The following query answers half of the query above (replace THING
with the
item you’re interested in): count the number of items which are an instance of
subclass of X.
SELECT DISTINCT ?category ?categoryLabel (COUNT (DISTINCT ?item) AS ?count) WHERE {
?category wdt:P279 wd:THING .
?item wdt:P31 ?category .
SERVICE wikibase:label { bd:serviceParam wikibase:language "[AUTO_LANGUAGE]". }
}
GROUP BY ?category ?categoryLabel
ORDER BY DESC(?count)
LIMIT 100
But we want to bind ?category
to include the thing itself as well as the
subclasses. Barber paradox? Who gives a damn?
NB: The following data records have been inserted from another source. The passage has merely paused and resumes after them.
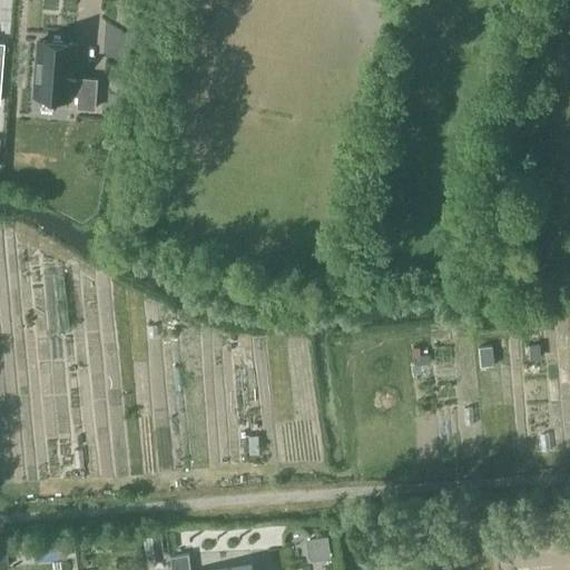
[(39,40),(35,96),(70,99),(70,95),(79,96),(78,108),(94,109),(96,80),(72,78),(74,68),(76,69),(76,65),(72,65),(74,43),(66,42),(47,40),(47,41),(39,40)]
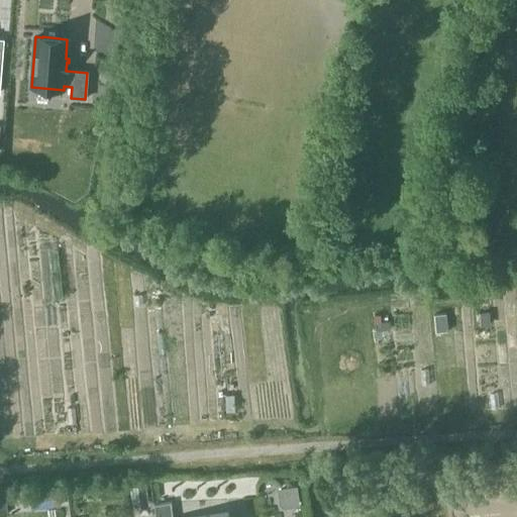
[(148,506),(145,485),(129,488),(133,508),(148,506)]
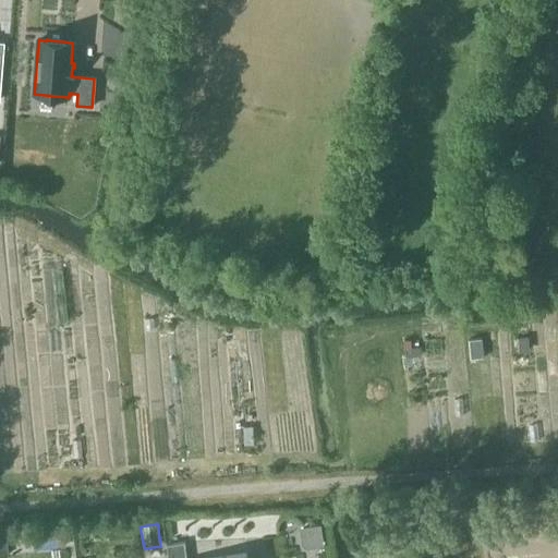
[(324,546),(320,523),(299,526),(301,544),(306,549),(324,546)]
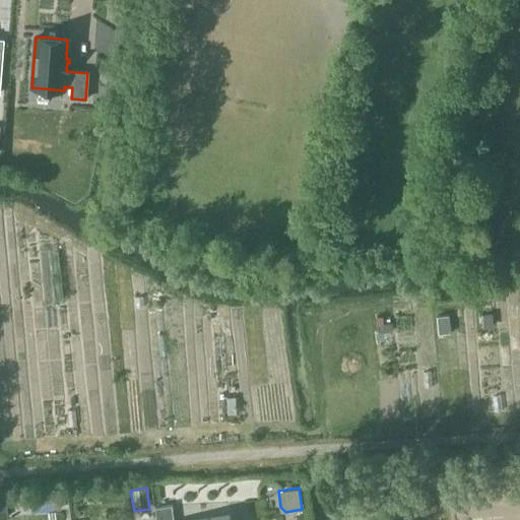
[(43,494),(29,495),(30,509),(44,508),(43,494)]
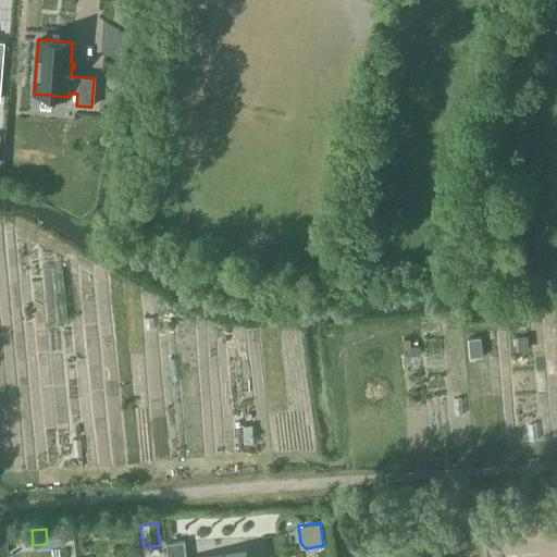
[(213,556),(185,556),(184,541),(165,544),(166,556),(245,556),(245,553),(213,556)]
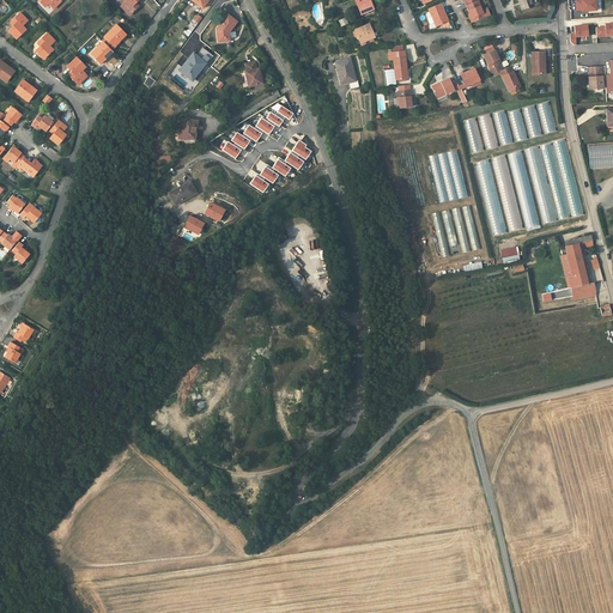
[(139,0),(125,0),(126,1),(121,6),(131,14),(139,7),(135,4),(139,0)]
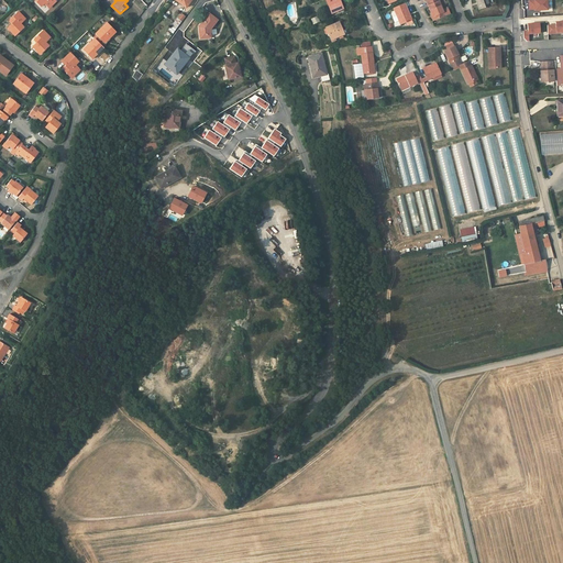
[(343,8),(339,0),(326,0),(331,13),(343,8)]
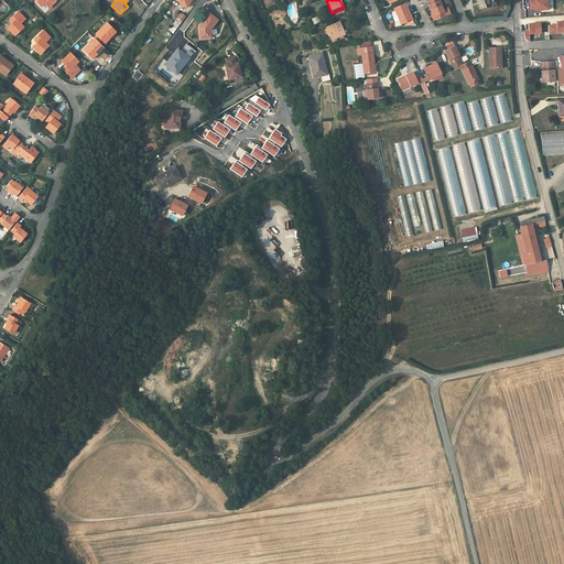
[(445,15),(440,1),(440,0),(429,0),(427,1),(429,6),(432,13),(435,20),(445,15)]
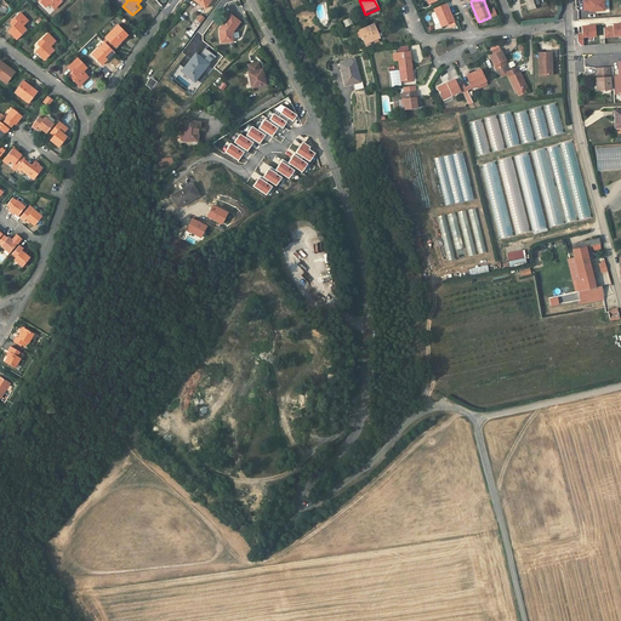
[(541,6),(539,0),(525,0),(529,11),(541,6)]
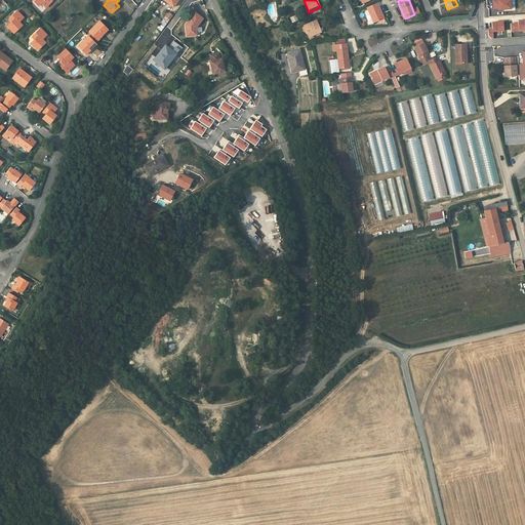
[(497,9),(510,8),(509,0),(496,0),(492,0),(493,8),(497,8),(497,9)]
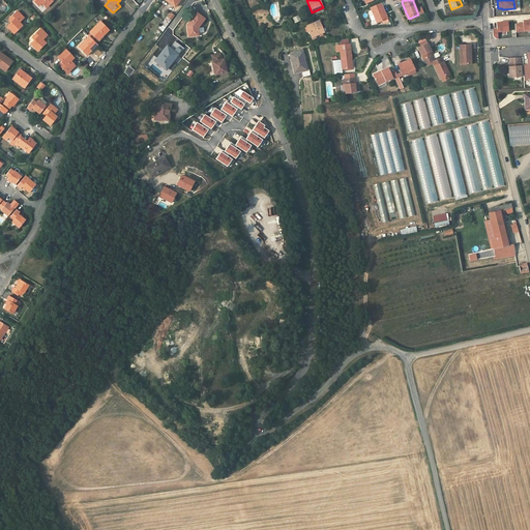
[(384,10),(381,2),(371,7),(377,23),(383,21),(387,19),(388,19),(384,10)]
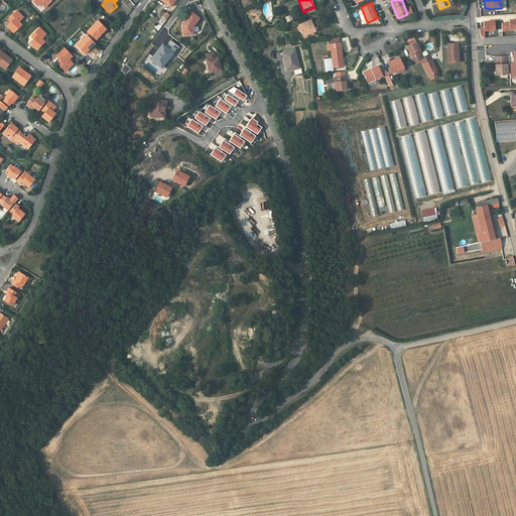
[(23,17),(17,10),(10,17),(13,20),(11,21),(7,25),(14,32),(22,24),(19,21),(23,17)]
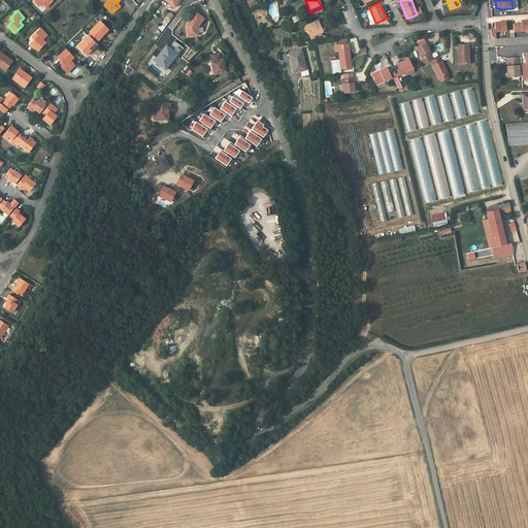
[(187,25),(188,36),(195,35),(194,32),(198,31),(197,28),(204,19),(196,12),(192,19),(193,19),(190,22),(189,22),(187,25)]
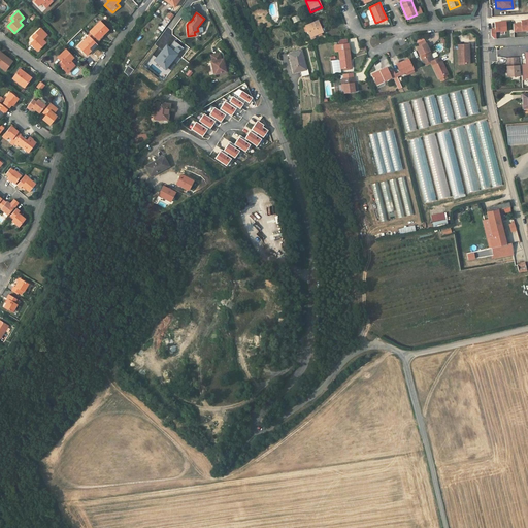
[(166,17),(158,28),(162,31),(170,20),(167,18),(166,17)]
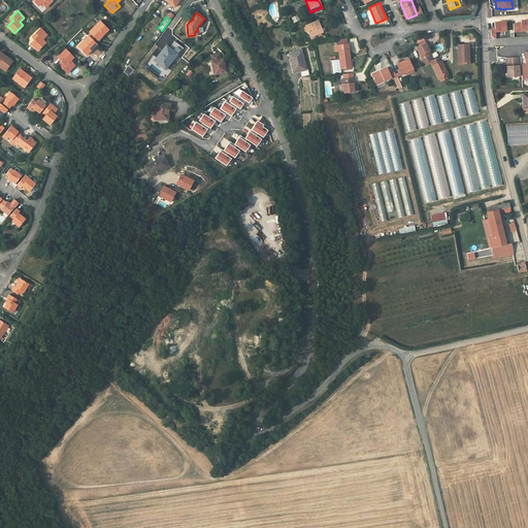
[(321,27),(320,25),(322,24),(323,24),(321,20),(305,26),(307,29),(310,37),(321,32),(323,32),(321,27)]
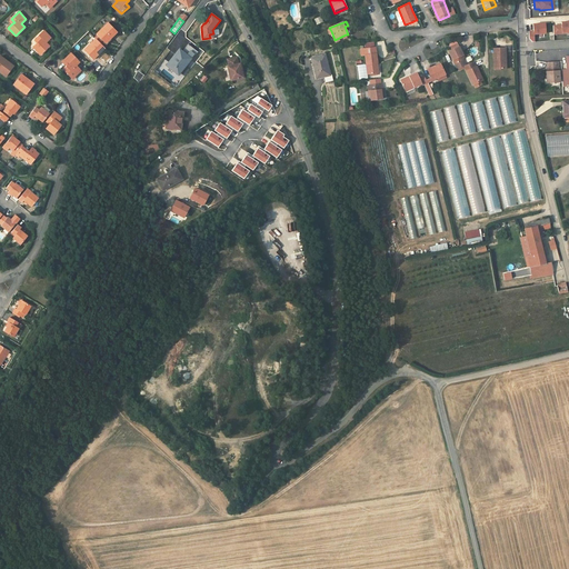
[(562,33),(568,32),(568,21),(561,22),(561,26),(552,26),(553,35),(562,33)]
An easy but hacky way of binding ?category
to the thing itself? UNION
it
together with a sitelink.
SELECT DISTINCT ?category ?categoryLabel (COUNT (DISTINCT ?item) AS ?count) WHERE {
{ ?category wdt:P279 wd:THING . }
UNION
{ <https://en.wikipedia.org/wiki/ARTICLE_ABOUT_THING> schema:about ?category . }
?item wdt:P31 ?category .
SERVICE wikibase:label { bd:serviceParam wikibase:language "[AUTO_LANGUAGE]". }
}
GROUP BY ?category ?categoryLabel
ORDER BY DESC(?count)
LIMIT 100
Some helpful person might go and change the name of the Wikipedia article about the thing, so these kinds of queries might break. (But they might go edit Wikidata too. C’est la vie.) You could always find another statement where the object of the statement uniquely picks the thing out.
Alternatively, you could use BIND
and VALUES
and subqueries and CONSTRUCT
but I would suggest this method has significantly lower cognitive overhead.